ZipRecruiter’s survey, which was conducted in February, was drawn from 2,064 U.S. residents who had started a new job within the past six months, and doesn’t necessarily reflect overall job-market dynamics. There are no direct historical data for comparison. However, the data offer a picture of worker bargaining power that has the potential to broaden.
"Companies facing stiff competition for scarce talent have been prompted to bump up wages, relax job requirements, expand benefits, and offer more favorable terms of employment," Ms. Pollak said. Some 37% of recent new hires had been recruited by their employer and nearly 22% reported receiving signing bonuses, according to ZipRecruiter’s survey.
The share of employed job seekers expecting their current employer to counter with higher pay if they resign hit 54% in March, up from 43% in January, according to a separate monthly survey by ZipRecruiter.
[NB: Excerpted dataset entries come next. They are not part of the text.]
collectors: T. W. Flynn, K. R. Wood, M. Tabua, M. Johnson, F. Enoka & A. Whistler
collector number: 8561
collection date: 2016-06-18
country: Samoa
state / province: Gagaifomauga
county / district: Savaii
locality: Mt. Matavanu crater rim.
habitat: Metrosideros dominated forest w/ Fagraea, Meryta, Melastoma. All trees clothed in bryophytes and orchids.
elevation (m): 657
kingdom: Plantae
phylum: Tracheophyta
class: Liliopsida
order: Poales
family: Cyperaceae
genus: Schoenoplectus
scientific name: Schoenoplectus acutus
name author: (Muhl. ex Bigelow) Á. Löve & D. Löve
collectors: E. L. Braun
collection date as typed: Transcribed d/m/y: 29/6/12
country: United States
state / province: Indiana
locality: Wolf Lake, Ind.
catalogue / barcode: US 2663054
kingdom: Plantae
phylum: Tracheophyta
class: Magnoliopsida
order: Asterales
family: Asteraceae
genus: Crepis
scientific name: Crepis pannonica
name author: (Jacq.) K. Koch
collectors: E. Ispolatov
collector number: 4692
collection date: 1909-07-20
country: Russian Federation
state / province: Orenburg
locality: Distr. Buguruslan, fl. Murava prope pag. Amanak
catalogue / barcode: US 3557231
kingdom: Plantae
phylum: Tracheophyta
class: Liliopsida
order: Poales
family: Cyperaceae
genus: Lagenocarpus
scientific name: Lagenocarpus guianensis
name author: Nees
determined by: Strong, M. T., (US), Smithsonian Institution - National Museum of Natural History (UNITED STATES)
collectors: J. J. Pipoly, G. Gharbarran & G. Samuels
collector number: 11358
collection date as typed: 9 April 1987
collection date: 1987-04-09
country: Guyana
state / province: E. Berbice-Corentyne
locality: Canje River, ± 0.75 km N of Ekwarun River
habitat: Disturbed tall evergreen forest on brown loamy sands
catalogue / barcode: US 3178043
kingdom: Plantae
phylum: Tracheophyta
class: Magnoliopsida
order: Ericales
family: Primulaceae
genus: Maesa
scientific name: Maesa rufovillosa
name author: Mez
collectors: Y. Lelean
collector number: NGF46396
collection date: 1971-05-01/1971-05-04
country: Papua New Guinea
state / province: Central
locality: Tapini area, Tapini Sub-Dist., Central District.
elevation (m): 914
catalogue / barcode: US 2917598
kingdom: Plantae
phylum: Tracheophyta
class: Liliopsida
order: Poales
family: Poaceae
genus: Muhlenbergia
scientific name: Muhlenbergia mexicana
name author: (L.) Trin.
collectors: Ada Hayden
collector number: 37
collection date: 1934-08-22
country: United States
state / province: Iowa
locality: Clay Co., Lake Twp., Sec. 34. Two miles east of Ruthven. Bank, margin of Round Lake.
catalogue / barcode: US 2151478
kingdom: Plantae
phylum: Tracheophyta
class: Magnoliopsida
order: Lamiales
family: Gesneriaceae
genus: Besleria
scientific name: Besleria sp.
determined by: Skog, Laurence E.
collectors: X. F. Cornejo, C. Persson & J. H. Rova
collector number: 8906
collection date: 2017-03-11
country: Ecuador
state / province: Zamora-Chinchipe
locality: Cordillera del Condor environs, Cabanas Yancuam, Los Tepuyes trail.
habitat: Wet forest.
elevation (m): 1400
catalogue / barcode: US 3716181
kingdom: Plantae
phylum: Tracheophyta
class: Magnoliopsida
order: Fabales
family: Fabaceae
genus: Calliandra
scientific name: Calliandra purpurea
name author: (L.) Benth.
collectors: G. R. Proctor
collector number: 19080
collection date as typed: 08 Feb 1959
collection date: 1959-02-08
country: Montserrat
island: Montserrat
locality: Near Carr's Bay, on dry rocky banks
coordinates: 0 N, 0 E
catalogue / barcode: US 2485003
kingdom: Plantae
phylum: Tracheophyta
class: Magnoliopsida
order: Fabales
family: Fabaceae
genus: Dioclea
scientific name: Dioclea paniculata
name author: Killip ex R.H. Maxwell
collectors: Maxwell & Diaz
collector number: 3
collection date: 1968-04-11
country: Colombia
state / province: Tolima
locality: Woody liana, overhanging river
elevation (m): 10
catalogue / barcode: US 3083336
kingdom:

Annual wage growth for the typical job-switcher was 7.1% in March, averaged over three months, up from 4% a year earlier and the fastest pace since records began in 1997, Atlanta Fed data show. Those wage pressures are filtering through to everyone else as employers compete to keep staff. Wage growth for those who stayed in their jobs rose at 5.3% in March, near the fastest pace since at least 1997.
"The moment an employer is scared people are leaving, it’s going to give pay raises for everybody," said Guy Berger, principal economist for LinkedIn, the professional social network. "So even though the rate for job-stayers is lower, it’s still gone up a ton."